Problem requirements:
Reproduce the entries shown below only from the line with "M409,269L415,299L372,308L366,278Z" down to the line with "M1277,430L1283,464L1203,478L1197,444Z", keeping both end lines and copying each one exactly.

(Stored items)
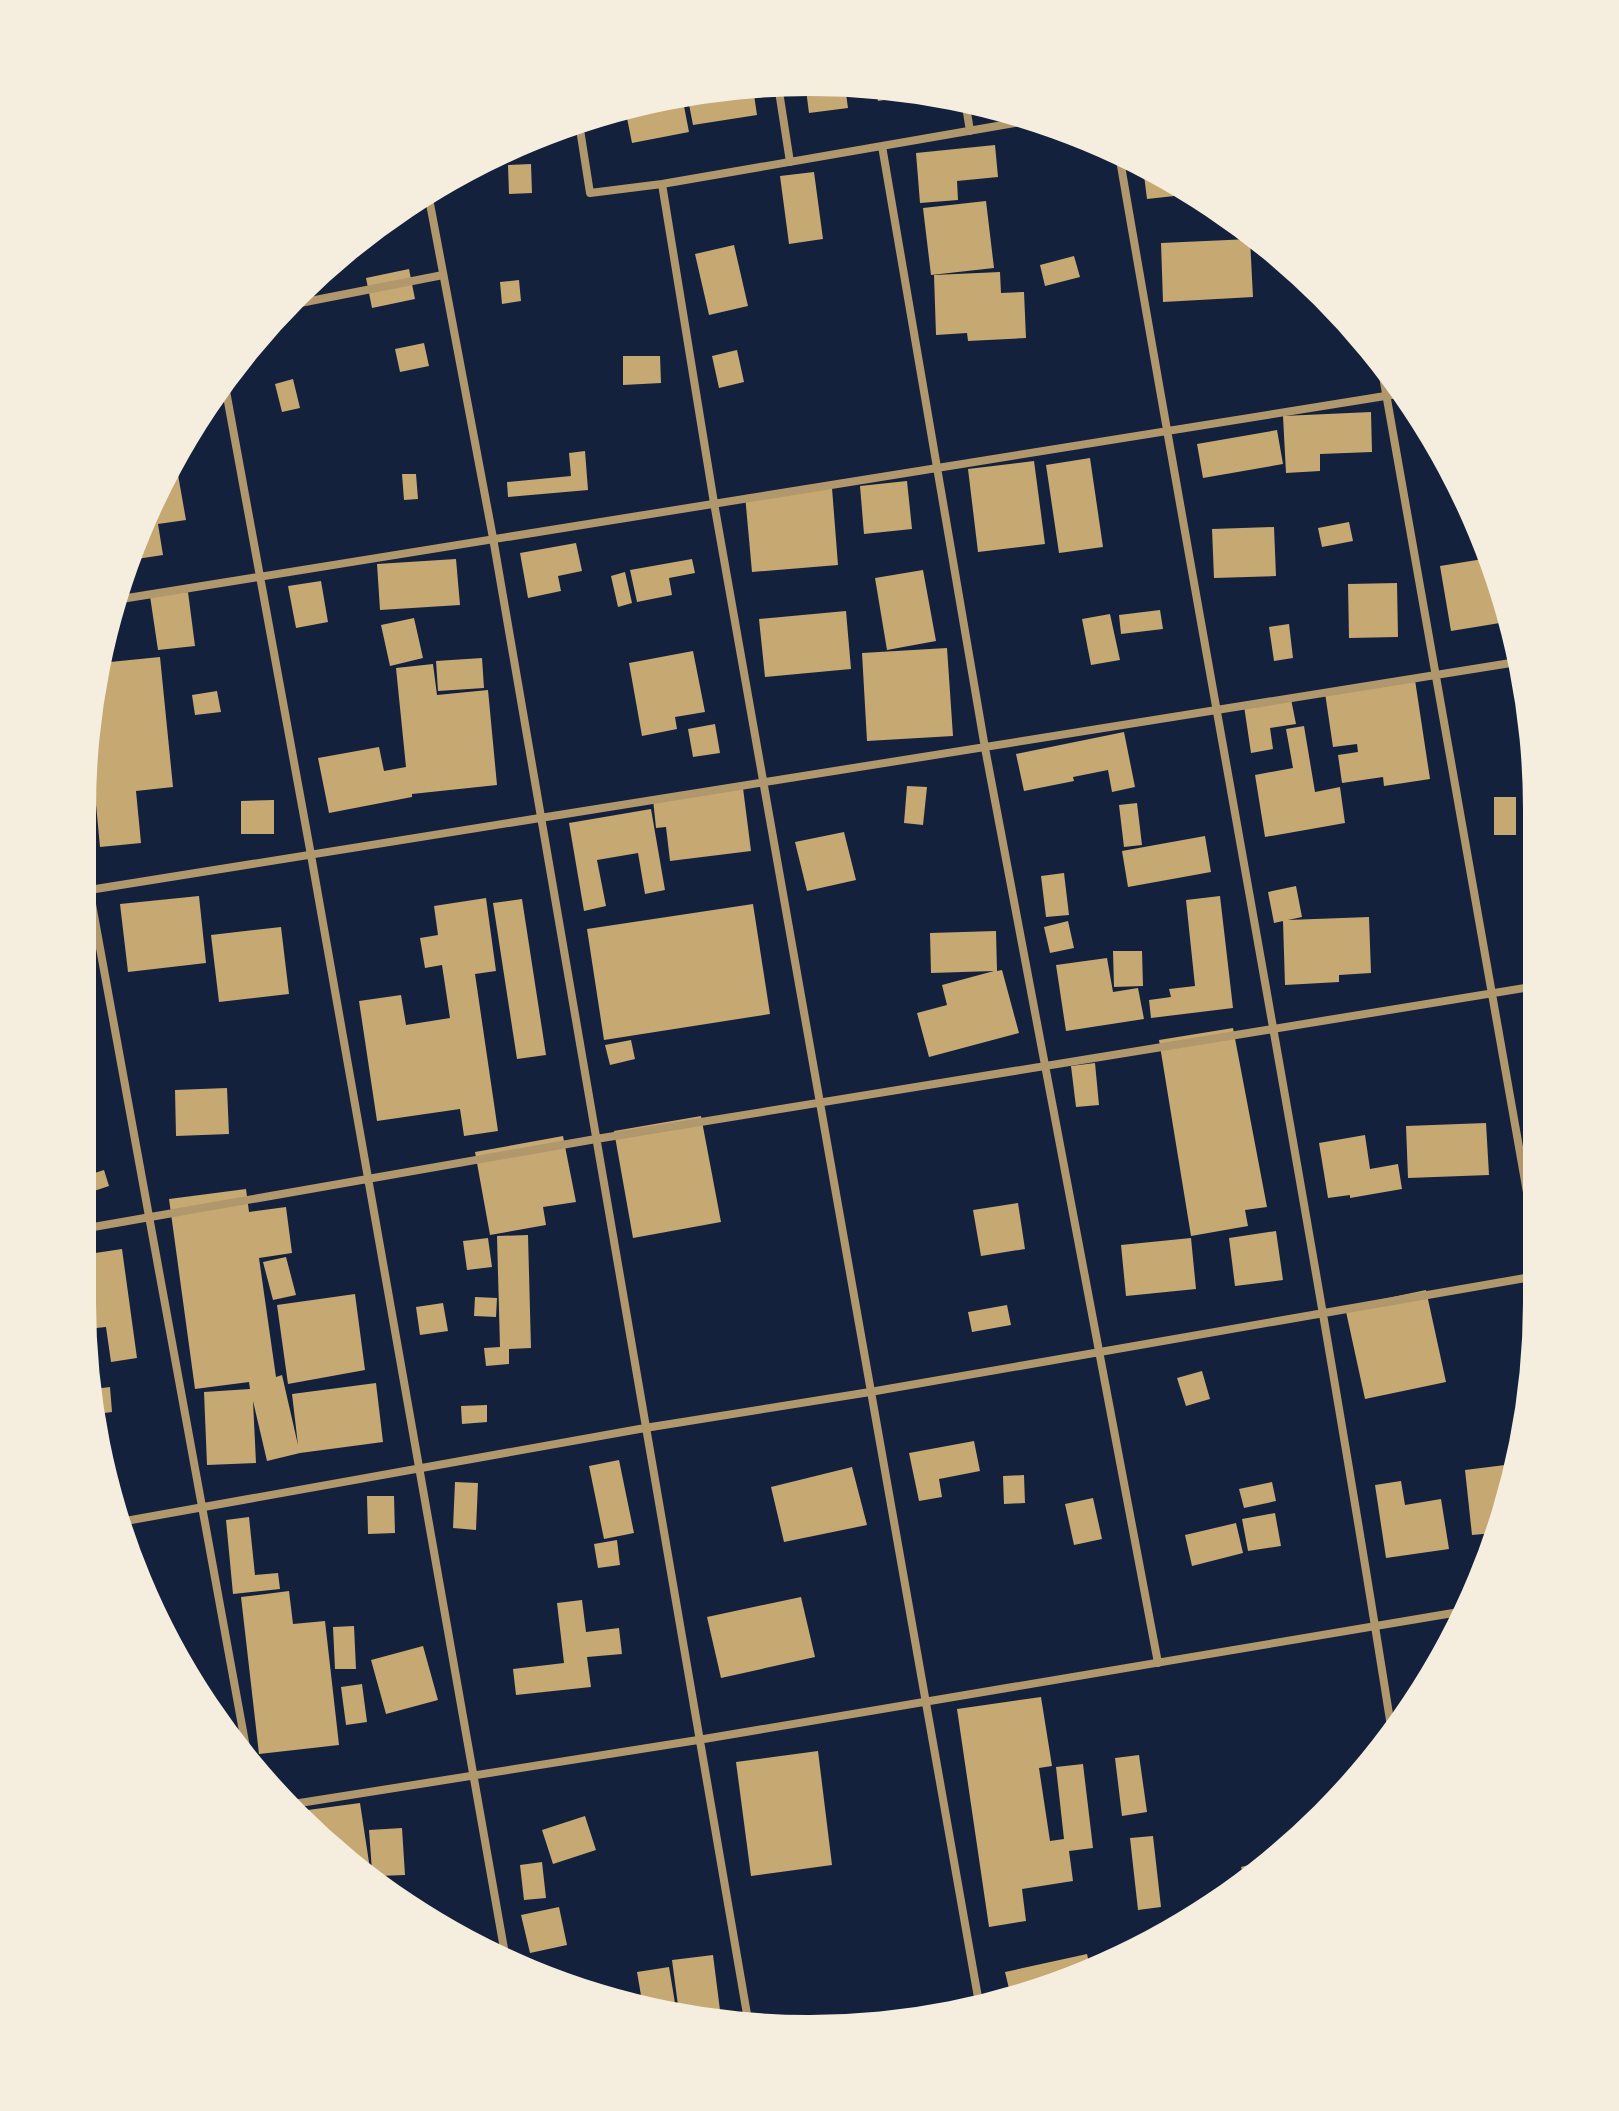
<svg xmlns="http://www.w3.org/2000/svg" width="1619" height="2111" font-family="'Fira Sans Condensed',sans-serif">
	<rect width="100%" height="100%" fill="#14213d"/>
	<path fill="#c6a872" d="M805,82L845,86L848,108L809,113Z
		M753,88L757,115L693,125L687,94Z
		M876,89L921,93V94L878,101Z
		M683,101L689,132L632,143L626,113Z
		M995,145L998,177L957,181L958,200L920,203L916,153Z
		M531,164L532,193L509,194L508,165Z
		M1143,167L1193,194L1147,199Z
		M814,172L823,239L789,244L780,176Z
		M986,201L994,268L931,275L923,208Z
		M1250,239L1253,297L1163,302L1161,243Z
		M734,245L748,306L709,315L695,254Z
		M1074,256L1080,277L1045,286L1040,265Z
		M409,269L415,299L372,308L366,278Z
		M1000,272L1001,293L1024,292L1026,338L968,341L967,333L936,335L934,275Z
		M519,280L521,301L502,304L500,282Z
		M424,343L429,366L400,372L395,349Z
		M737,350L744,382L719,388L712,356Z
		M623,356H660L661,383L623,385Z
		M293,379L300,408L282,412L275,384Z
		M1371,412L1372,452L1320,454V471L1286,473L1283,416Z
		M1277,430L1283,464L1203,478L1197,444Z
		M585,451L588,490L508,497L507,482L571,476L569,453Z
		M1090,458L1103,547L1059,553L1046,465Z
		M1034,461L1045,544L978,552L968,469Z
		M177,469L186,520L158,524L163,555L130,560L157,487L167,471Z
		M402,474H416L418,499L404,500Z
		M907,481L912,529L864,534L860,486Z
		M832,488L838,565L752,572L745,495Z
		M1349,522L1353,541L1322,547L1318,528Z
		M1274,527L1276,576L1214,578L1212,529Z
		M576,543L582,571L558,576L561,591L528,598L520,553Z
		M1489,558L1506,622L1451,631L1440,566Z
		M456,559L460,605L380,610L377,564Z
		M692,559L695,573L669,578L672,595L637,602L630,570Z
		M923,570L936,641L887,650L875,578Z
		M625,572L632,603L618,607L611,576Z
		M321,581L328,622L296,628L288,586Z
		M1397,583L1398,637L1349,638L1348,584Z
		M188,592L195,646L158,650L150,596Z
		M1160,610L1163,629L1121,634L1119,615Z
		M846,611L851,669L765,677L759,619Z
		M1110,614L1120,660L1091,665L1082,619Z
		M414,618L423,658L390,666L381,625Z
		M1289,624L1293,658L1274,661L1269,627Z
		M947,648L953,736L867,741L862,653Z
		M693,651L705,712L675,717L677,729L642,736L629,663Z
		M160,657L173,787L136,791L141,843L100,847L89,730L100,663Z
		M482,658L484,688L438,691L436,661Z
		M433,664L437,695L488,690L497,785L412,794V797L329,813L318,758L379,747L384,771L406,767L396,668Z
		M1415,680L1430,779L1384,786L1383,777L1342,783L1338,755L1358,752L1357,744L1333,747L1325,693Z
		M217,691L221,712L195,715L192,695Z
		M1291,699L1296,724L1270,728L1273,749L1251,753L1244,706Z
		M715,724L720,753L693,757L688,729Z
		M1304,726L1315,792L1340,787L1345,823L1265,837L1255,775L1293,768L1286,729Z
		M1124,732L1135,787L1112,792L1108,770L1073,777L1074,781L1024,791L1016,754Z
		M907,786L927,787L923,825L904,823Z
		M743,788L751,851L670,861L666,827L656,828L653,799Z
		M1494,797H1516V835H1494Z
		M274,800V834H241V801Z
		M1137,803L1142,845L1124,847L1119,805Z
		M651,809L665,890L645,894L638,853L597,860L606,906L584,911L569,823Z
		M844,832L856,880L807,891L795,842Z
		M1205,836L1211,872L1128,887L1122,851Z
		M1064,873L1069,915L1046,917L1041,876Z
		M1296,886L1302,917L1288,920L1369,917L1371,973L1339,975V982L1285,985L1283,921L1274,923L1268,892Z
		M199,896L206,963L128,972L120,904Z
		M1220,896L1233,1008L1151,1018L1149,1000L1171,997L1169,989L1195,986L1186,900Z
		M486,898L496,971L475,974L498,1131L464,1136L460,1109L377,1121L359,1001L401,995L406,1025L450,1018L442,965L425,968L420,938L438,935L434,906Z
		M522,899L546,1055L517,1059L493,903Z
		M753,904L770,1014L604,1040L587,929Z
		M1068,921L1074,948L1050,953L1044,927Z
		M281,927L289,994L219,1002L211,935Z
		M996,931L997,971L1002,970L1019,1033L929,1057L917,1013L947,1005L942,985L994,971L931,973L930,933Z
		M1113,951H1142L1143,986L1114,987Z
		M1107,958L1113,992L1138,988L1144,1019L1066,1031L1056,965Z
		M1233,1028L1267,1207L1245,1210L1248,1226L1191,1236L1159,1040Z
		M631,1040L635,1059L610,1065L605,1045Z
		M1095,1063L1099,1105L1076,1107L1071,1066Z
		M227,1088L229,1134L176,1136L175,1090Z
		M701,1116L721,1222L633,1238L614,1131Z
		M1486,1123L1489,1175L1408,1178L1406,1126Z
		M1365,1135L1370,1169L1398,1164L1402,1189L1350,1198V1195L1328,1198L1319,1143Z
		M563,1136L576,1202L543,1207L546,1225L490,1235L475,1152Z
		M104,1170L109,1186L82,1195V1177Z
		M246,1189L249,1212L286,1207L292,1253L259,1258L276,1377L282,1375L298,1445L292,1394L376,1383L383,1442L300,1453L267,1461L253,1401L256,1463L207,1465L204,1392L250,1389L249,1382L195,1389L169,1199Z
		M1018,1203L1025,1249L981,1256L973,1210Z
		M1276,1231L1283,1280L1235,1286L1229,1238Z
		M528,1235L531,1348L509,1349V1364L486,1366L484,1348L500,1347L497,1236Z
		M488,1238L492,1267L467,1270L463,1241Z
		M1191,1238L1196,1289L1126,1296L1121,1245Z
		M122,1249L137,1358L111,1362L106,1327L86,1329L82,1302V1255Z
		M286,1257L296,1295L273,1300L263,1262Z
		M1426,1290L1446,1382L1365,1399L1345,1307Z
		M355,1294L365,1370L288,1384L277,1305Z
		M475,1297L497,1298L496,1317L474,1316Z
		M443,1303L448,1331L420,1335L416,1307Z
		M1007,1305L1011,1325L972,1332L968,1312Z
		M1202,1371L1210,1399L1186,1406L1177,1378Z
		M110,1387L112,1412L97,1414L94,1389Z
		M487,1405V1422L462,1424L461,1406Z
		M974,1441L980,1471L939,1479L942,1497L919,1501L909,1453Z
		M619,1460L634,1533L604,1539L589,1466Z
		M1513,1464L1494,1533L1472,1535L1465,1470Z
		M852,1467L867,1525L784,1542L771,1487Z
		M1024,1475L1025,1503L1004,1504L1003,1476Z
		M1401,1481L1405,1505L1441,1499L1449,1549L1386,1558L1375,1485Z
		M455,1482L478,1483L476,1530L453,1528Z
		M1272,1482L1276,1501L1244,1508L1239,1489Z
		M367,1496H394L395,1533L368,1534Z
		M1093,1498L1102,1539L1074,1545L1065,1504Z
		M1275,1513L1281,1546L1248,1551L1242,1519Z
		M249,1517L255,1575L278,1573L280,1589L233,1594L226,1520Z
		M1236,1523L1243,1553L1192,1566L1185,1535Z
		M617,1540L620,1565L598,1568L594,1544Z
		M289,1591L293,1624L325,1621L339,1745L259,1754L241,1597Z
		M801,1597L815,1657L721,1678L707,1617Z
		M582,1600L586,1632L619,1628L622,1654L587,1657L591,1687L516,1695L513,1669L564,1663L557,1603Z
		M354,1626L356,1669H335L333,1627Z
		M423,1646L438,1700L386,1714L371,1660Z
		M362,1684L367,1722L346,1725L341,1687Z
		M1041,1697L1052,1766L1039,1768L1050,1841L1064,1839L1056,1767L1083,1764L1093,1848L1069,1851L1073,1881L1022,1889L1026,1921L989,1927L957,1709Z
		M818,1751L832,1865L751,1876L736,1762Z
		M1139,1755L1147,1812L1122,1816L1115,1758Z
		M360,1803L370,1869L293,1812Z
		M585,1816L596,1850L553,1864L542,1830Z
		M402,1828L405,1875L379,1876L372,1871L369,1830Z
		M1153,1836L1161,1907L1138,1910L1130,1838Z
		M1272,1859L1261,1867L1245,1881L1241,1867Z
		M542,1862L546,1898L524,1900L520,1865Z
		M559,1907L567,1945L530,1953L521,1915Z
		M1087,1954L1090,1967L1044,1990L1011,1997L1005,1972Z
		M713,1955L721,2018L671,2015L679,2013L672,1960Z
		M669,1967L676,2009L658,2012L643,2007L637,1972Z"/>
	<g fill="none" stroke-linecap="round" stroke-linejoin="round">
		<path stroke="#b1986c" stroke-width="8" d="M778,85L790,162
			M965,100L970,131
			M579,123L590,193L662,184L1032,120
			M882,146L985,748L1158,1663
			M1119,154C1209,681 1309,1205 1392,1733
			M662,184L714,503L979,2003
			M428,193L493,538L748,2020
			M300,303L443,275
			M1381,365L1531,1215
			M224,380L311,855L506,1960
			M115,600L1404,393
			M83,855L247,1753
			M83,891L1517,662
			M82,1229L596,1139L1531,987
			M120,1522L645,1428L870,1392L1531,1277
			M287,1805L698,1740L1465,1611"/>
	</g>
	<path d="M0 0H1619V2111H0ZM809 96H810A713 713 0 0 1 1523 809V1302A713 713 0 0 1 810 2015H809A713 713 0 0 1 96 1302V809A713 713 0 0 1 809 96Z" fill="#f5edde" fill-rule="evenodd"/>
</svg>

Answer space:
		M409,269L415,299L372,308L366,278Z
		M1000,272L1001,293L1024,292L1026,338L968,341L967,333L936,335L934,275Z
		M519,280L521,301L502,304L500,282Z
		M424,343L429,366L400,372L395,349Z
		M737,350L744,382L719,388L712,356Z
		M623,356H660L661,383L623,385Z
		M293,379L300,408L282,412L275,384Z
		M1371,412L1372,452L1320,454V471L1286,473L1283,416Z
		M1277,430L1283,464L1203,478L1197,444Z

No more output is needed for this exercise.